Nouvelle aventure pour Untitled With Drums.
Suite à leur signature avec le label Season of Mist, Martin Le Borgne (basse/chant) Lucas Delay (guitare), Nicolas Zalachas (claviers) et Rémy D. Perrin (batterie) – aidés par Etienne Marchal pour les guitares – révèlent leur deuxième album, Made Flesh.

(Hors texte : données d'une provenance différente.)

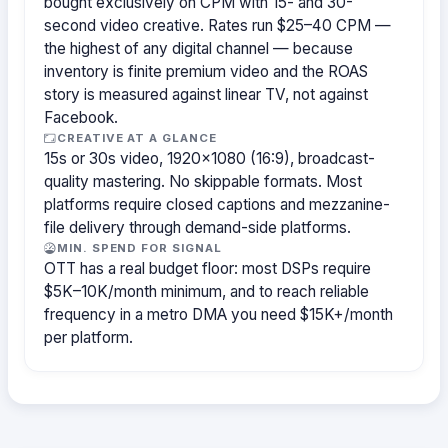
bought exclusively on CPM with 15- and 30-
second video creative. Rates run $25–40 CPM —
the highest of any digital channel — because
inventory is finite premium video and the ROAS
story is measured against linear TV, not against
Facebook.
CREATIVE AT A GLANCE
15s or 30s video, 1920×1080 (16:9), broadcast-
quality mastering. No skippable formats. Most
platforms require closed captions and mezzanine-
file delivery through demand-side platforms.
MIN. SPEND FOR SIGNAL
OTT has a real budget floor: most DSPs require
$5K–10K/month minimum, and to reach reliable
frequency in a metro DMA you need $15K+/month
per platform.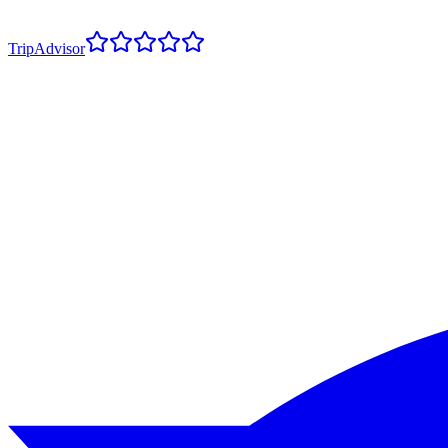
TripAdvisor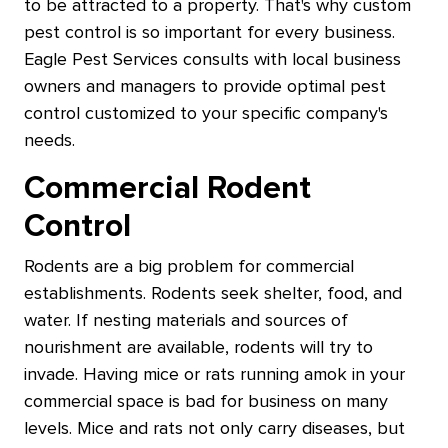
to be attracted to a property. That's why custom
pest control is so important for every business.
Eagle Pest Services consults with local business
owners and managers to provide optimal pest
control customized to your specific company's
needs.
Commercial Rodent
Control
Rodents are a big problem for commercial
establishments. Rodents seek shelter, food, and
water. If nesting materials and sources of
nourishment are available, rodents will try to
invade. Having mice or rats running amok in your
commercial space is bad for business on many
levels. Mice and rats not only carry diseases, but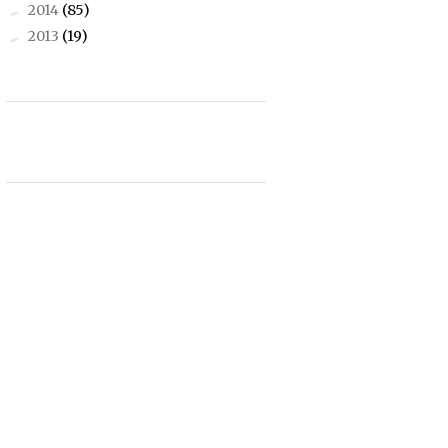
2014
(85)
►
2013
(19)
►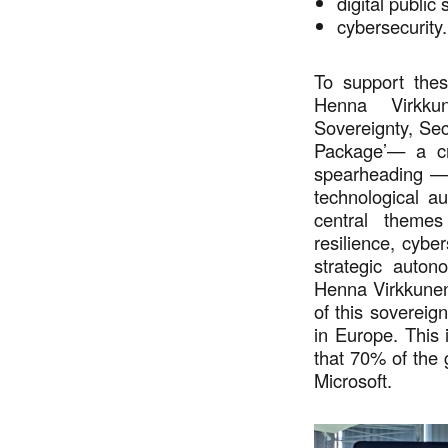
digital public
cybersecurity
To support thes
Henna Virkkun
Sovereignty, Sec
Package’— a cro
spearheading — 
technological au
central themes
resilience, cybe
strategic auton
Henna Virkkunen 
of this sovereig
in Europe. This 
that 70% of the
Microsoft.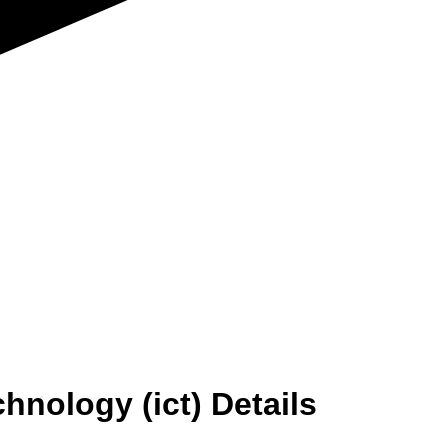
chnology (ict) Details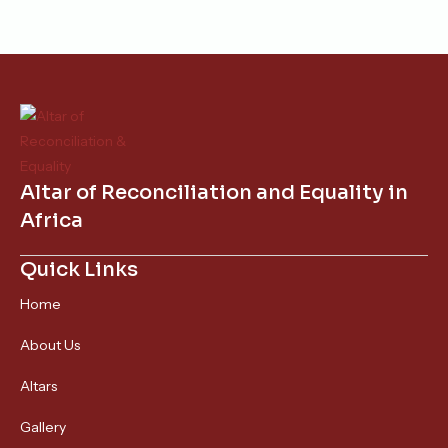
Altar of Reconciliation and Equality in
Africa
Quick Links
Home
About Us
Altars
Gallery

Le groupe attaque fort avec Above My Head, premier titre déjà assez pesant au niveau instrumental, mais qui va s’apaiser pour accueillir les premières touches de chant, créant une dualité intéressante prête à voler en éclat pour retrouver sa saturation avant qu’elle ne décide de déteindre définitivement sur l’ensemble. Le son se coupe d’un seul coup pour faire place à Shame et à ses sursauts entêtants mais dissonants au sein desquels le vocaliste se déchaîne, n’hésitant pas à proposer une approche encore plus viscérale pour rendre le morceau saisissant alors que Matter va développer des éléments bien plus vaporeux et progressifs. On retrouve toutefois la puissance du Post-Hardcore dans les envolées, mais là encore le morceau est court, et c’est avec Gray que nous poursuivons tout en rencontrant des sons mystérieux avant d’espérer nous faire emporter par la saturation salvatrice où le groupe se déchaîne un peu plus. Space nous offre un moment de quiétude assez minimaliste mais savoureux qui bien entendu ne durera pas vraiment sur l’intégralité du titre, laissant le groupe revenir à ses sursauts d’énergie brute, mais le final redescend lentement jusqu’à Change for You où l’introduction prend également son temps pour lancer véritablement la machine. Une fois celle-ci bien en place, son rythme nous berce un moment, puis fait place à la courte et abrasive Oblivious qui retrouve une vivacité accrocheuse qui trouvera son public lors des concerts si la fosse est intéressée pour remuer, mais aussi pour simplement profiter du break plus doux. Retour des vagues de violence pour Parasitic, mais aussi des tonalités plus criardes qui viendront nous déranger par moments, mais nous retrouverons la douceur dès que Been So High débutera, s’inscrivant comme une sorte de balade aux moments énergiques pour contrebalancer le calme. La touche Rock disparaît sur l’ultime morceau, Cry, qui s’approche plus des éléments Post et Shoegaze pour nous emporter vers les derniers instants de ce chapitre du quatuor dans une mélancolie palpable.
Untitled With Drums apporte un vent de fraîcheur à la scène avec Made Flesh, toujours guidé par un mélange de genres saturés intéressants. Si certains titres peuvent vous sembler assez doux, attendez que les amplis parlent à nouveau pour comprendre.